* Exercise objective
From the records below, copy the lines that include "supernova".

[Collected data]

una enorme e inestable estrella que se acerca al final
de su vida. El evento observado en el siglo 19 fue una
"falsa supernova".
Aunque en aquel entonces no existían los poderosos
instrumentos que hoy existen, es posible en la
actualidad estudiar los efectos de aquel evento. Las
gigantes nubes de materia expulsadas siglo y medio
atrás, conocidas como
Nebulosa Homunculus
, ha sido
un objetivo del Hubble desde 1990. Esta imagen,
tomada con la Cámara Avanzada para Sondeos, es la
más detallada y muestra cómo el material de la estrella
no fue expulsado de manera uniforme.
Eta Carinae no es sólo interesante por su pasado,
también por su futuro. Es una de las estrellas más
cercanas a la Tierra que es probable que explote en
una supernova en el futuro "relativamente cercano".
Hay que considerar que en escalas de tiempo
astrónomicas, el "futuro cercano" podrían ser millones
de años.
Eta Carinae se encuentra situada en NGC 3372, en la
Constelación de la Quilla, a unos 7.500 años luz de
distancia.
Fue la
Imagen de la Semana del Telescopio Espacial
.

* Your response
"falsa supernova".
una supernova en el futuro "relativamente cercano".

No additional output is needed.